PURCHASE, SALE OR REDEMPTION OF LISTED SECURITIES
There was no purchase, sale or redemption of any listed securities of the Company by the Company
or any of its subsidiaries during the six months period ended 30 June 2014.
AUDIT COMMITTEE
The Board has established an audit committee (the Audit Committee) which comprises two nonexecutive Directors, namely, Dr. Xiong Weiping and Dr. Liu Caiming and three independent nonexecutive Directors, namely Mr. Lai Yat Kwong Fred, Mr. Scott McKee Hand and Mr. Ronald
Ashley Hall. Mr. Lai Yat Kwong Fred is the chairman of the Audit Committee.
From 28 August 2014, Dr. Li Bohan and Mr. Liu Hongjun, newly appointed non-executive Director,
have replaced Dr. Xiong Weiping and Dr.
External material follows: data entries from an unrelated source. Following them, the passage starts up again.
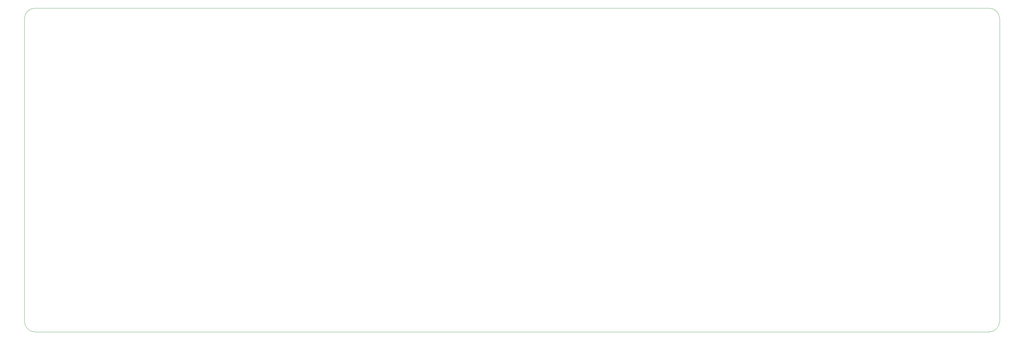
<source format=gbr>
%TF.GenerationSoftware,KiCad,Pcbnew,5.1.6*%
%TF.CreationDate,2020-06-07T21:01:59+02:00*%
%TF.ProjectId,DWZG60,44575a47-3630-42e6-9b69-6361645f7063,1*%
%TF.SameCoordinates,Original*%
%TF.FileFunction,Profile,NP*%
%FSLAX46Y46*%
G04 Gerber Fmt 4.6, Leading zero omitted, Abs format (unit mm)*
G04 Created by KiCad (PCBNEW 5.1.6) date 2020-06-07 21:01:59*
%MOMM*%
%LPD*%
G01*
G04 APERTURE LIST*
%TA.AperFunction,Profile*%
%ADD10C,0.050000*%
%TD*%
G04 APERTURE END LIST*
D10*
X335000000Y-211600000D02*
X335000000Y-123000000D01*
X50000000Y-123000000D02*
X50000000Y-211600000D01*
X332000000Y-214600000D02*
X53000000Y-214600000D01*
X335000000Y-211600000D02*
G75*
G02*
X332000000Y-214600000I-3000000J0D01*
G01*
X53000000Y-120000000D02*
X332000000Y-120000000D01*
X50000000Y-123000000D02*
G75*
G02*
X53000000Y-120000000I3000000J0D01*
G01*
X332000000Y-120000000D02*
G75*
G02*
X335000000Y-123000000I0J-3000000D01*
G01*
X53000000Y-214600000D02*
G75*
G02*
X50000000Y-211600000I0J3000000D01*
G01*
M02*

</source>
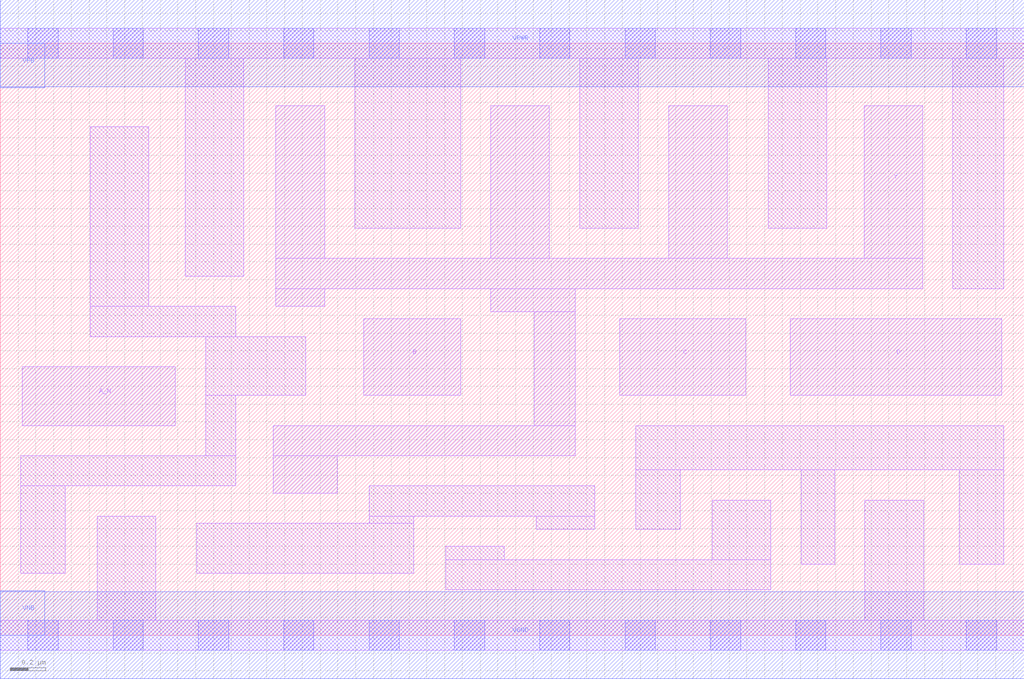
<source format=lef>
# Copyright 2020 The SkyWater PDK Authors
#
# Licensed under the Apache License, Version 2.0 (the "License");
# you may not use this file except in compliance with the License.
# You may obtain a copy of the License at
#
#     https://www.apache.org/licenses/LICENSE-2.0
#
# Unless required by applicable law or agreed to in writing, software
# distributed under the License is distributed on an "AS IS" BASIS,
# WITHOUT WARRANTIES OR CONDITIONS OF ANY KIND, either express or implied.
# See the License for the specific language governing permissions and
# limitations under the License.
#
# SPDX-License-Identifier: Apache-2.0

VERSION 5.5 ;
NAMESCASESENSITIVE ON ;
BUSBITCHARS "[]" ;
DIVIDERCHAR "/" ;
MACRO sky130_fd_sc_ms__nand4b_2
  CLASS CORE ;
  SOURCE USER ;
  ORIGIN  0.000000  0.000000 ;
  SIZE  5.760000 BY  3.330000 ;
  SYMMETRY X Y ;
  SITE unit ;
  PIN A_N
    ANTENNAGATEAREA  0.246000 ;
    DIRECTION INPUT ;
    USE SIGNAL ;
    PORT
      LAYER li1 ;
        RECT 0.125000 1.180000 0.985000 1.510000 ;
    END
  END A_N
  PIN B
    ANTENNAGATEAREA  0.558000 ;
    DIRECTION INPUT ;
    USE SIGNAL ;
    PORT
      LAYER li1 ;
        RECT 2.045000 1.350000 2.590000 1.780000 ;
    END
  END B
  PIN C
    ANTENNAGATEAREA  0.558000 ;
    DIRECTION INPUT ;
    USE SIGNAL ;
    PORT
      LAYER li1 ;
        RECT 3.485000 1.350000 4.195000 1.780000 ;
    END
  END C
  PIN D
    ANTENNAGATEAREA  0.558000 ;
    DIRECTION INPUT ;
    USE SIGNAL ;
    PORT
      LAYER li1 ;
        RECT 4.445000 1.350000 5.635000 1.780000 ;
    END
  END D
  PIN Y
    ANTENNADIFFAREA  1.573400 ;
    DIRECTION OUTPUT ;
    USE SIGNAL ;
    PORT
      LAYER li1 ;
        RECT 1.535000 0.800000 1.895000 1.010000 ;
        RECT 1.535000 1.010000 3.235000 1.180000 ;
        RECT 1.550000 1.850000 1.825000 1.950000 ;
        RECT 1.550000 1.950000 5.190000 2.120000 ;
        RECT 1.550000 2.120000 1.825000 2.980000 ;
        RECT 2.760000 1.820000 3.235000 1.950000 ;
        RECT 2.760000 2.120000 3.090000 2.980000 ;
        RECT 3.005000 1.180000 3.235000 1.820000 ;
        RECT 3.760000 2.120000 4.090000 2.980000 ;
        RECT 4.860000 2.120000 5.190000 2.980000 ;
    END
  END Y
  PIN VGND
    DIRECTION INOUT ;
    USE GROUND ;
    PORT
      LAYER met1 ;
        RECT 0.000000 -0.245000 5.760000 0.245000 ;
    END
  END VGND
  PIN VNB
    DIRECTION INOUT ;
    USE GROUND ;
    PORT
    END
  END VNB
  PIN VPB
    DIRECTION INOUT ;
    USE POWER ;
    PORT
    END
  END VPB
  PIN VNB
    DIRECTION INOUT ;
    USE GROUND ;
    PORT
      LAYER met1 ;
        RECT 0.000000 0.000000 0.250000 0.250000 ;
    END
  END VNB
  PIN VPB
    DIRECTION INOUT ;
    USE POWER ;
    PORT
      LAYER met1 ;
        RECT 0.000000 3.080000 0.250000 3.330000 ;
    END
  END VPB
  PIN VPWR
    DIRECTION INOUT ;
    USE POWER ;
    PORT
      LAYER met1 ;
        RECT 0.000000 3.085000 5.760000 3.575000 ;
    END
  END VPWR
  OBS
    LAYER li1 ;
      RECT 0.000000 -0.085000 5.760000 0.085000 ;
      RECT 0.000000  3.245000 5.760000 3.415000 ;
      RECT 0.115000  0.350000 0.365000 0.840000 ;
      RECT 0.115000  0.840000 1.325000 1.010000 ;
      RECT 0.505000  1.680000 1.325000 1.850000 ;
      RECT 0.505000  1.850000 0.835000 2.860000 ;
      RECT 0.545000  0.085000 0.875000 0.670000 ;
      RECT 1.040000  2.020000 1.370000 3.245000 ;
      RECT 1.105000  0.350000 2.325000 0.630000 ;
      RECT 1.155000  1.010000 1.325000 1.350000 ;
      RECT 1.155000  1.350000 1.720000 1.680000 ;
      RECT 1.995000  2.290000 2.590000 3.245000 ;
      RECT 2.075000  0.630000 2.325000 0.670000 ;
      RECT 2.075000  0.670000 3.345000 0.840000 ;
      RECT 2.505000  0.255000 4.335000 0.425000 ;
      RECT 2.505000  0.425000 2.835000 0.500000 ;
      RECT 3.015000  0.595000 3.345000 0.670000 ;
      RECT 3.260000  2.290000 3.590000 3.245000 ;
      RECT 3.575000  0.595000 3.825000 0.930000 ;
      RECT 3.575000  0.930000 5.645000 1.180000 ;
      RECT 4.005000  0.425000 4.335000 0.760000 ;
      RECT 4.320000  2.290000 4.650000 3.245000 ;
      RECT 4.505000  0.400000 4.695000 0.930000 ;
      RECT 4.865000  0.085000 5.195000 0.760000 ;
      RECT 5.360000  1.950000 5.645000 3.245000 ;
      RECT 5.395000  0.400000 5.645000 0.930000 ;
    LAYER mcon ;
      RECT 0.155000 -0.085000 0.325000 0.085000 ;
      RECT 0.155000  3.245000 0.325000 3.415000 ;
      RECT 0.635000 -0.085000 0.805000 0.085000 ;
      RECT 0.635000  3.245000 0.805000 3.415000 ;
      RECT 1.115000 -0.085000 1.285000 0.085000 ;
      RECT 1.115000  3.245000 1.285000 3.415000 ;
      RECT 1.595000 -0.085000 1.765000 0.085000 ;
      RECT 1.595000  3.245000 1.765000 3.415000 ;
      RECT 2.075000 -0.085000 2.245000 0.085000 ;
      RECT 2.075000  3.245000 2.245000 3.415000 ;
      RECT 2.555000 -0.085000 2.725000 0.085000 ;
      RECT 2.555000  3.245000 2.725000 3.415000 ;
      RECT 3.035000 -0.085000 3.205000 0.085000 ;
      RECT 3.035000  3.245000 3.205000 3.415000 ;
      RECT 3.515000 -0.085000 3.685000 0.085000 ;
      RECT 3.515000  3.245000 3.685000 3.415000 ;
      RECT 3.995000 -0.085000 4.165000 0.085000 ;
      RECT 3.995000  3.245000 4.165000 3.415000 ;
      RECT 4.475000 -0.085000 4.645000 0.085000 ;
      RECT 4.475000  3.245000 4.645000 3.415000 ;
      RECT 4.955000 -0.085000 5.125000 0.085000 ;
      RECT 4.955000  3.245000 5.125000 3.415000 ;
      RECT 5.435000 -0.085000 5.605000 0.085000 ;
      RECT 5.435000  3.245000 5.605000 3.415000 ;
  END
END sky130_fd_sc_ms__nand4b_2
END LIBRARY

</source>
Liu Caiming, who resigned as non-executive Directors
with effect from 28 August 2014, as the Audit Committee members.
The Audit Committee has reviewed together with management the unaudited interim condensed
consolidated financial statements of the Group for the six months ended 30 June 2014. The Audit
Committee has also reviewed the effectiveness of the internal control system of the Company and
considers the internal control system to be effective and adequate.
The interim results for the six months ended 30 June 2014 are unaudited, but have been reviewed by
Ernst & Young in accordance with International Standard on Review Engagements 2410 Review of
Interim Financial Information Performed by the Independent Auditor of the Entity.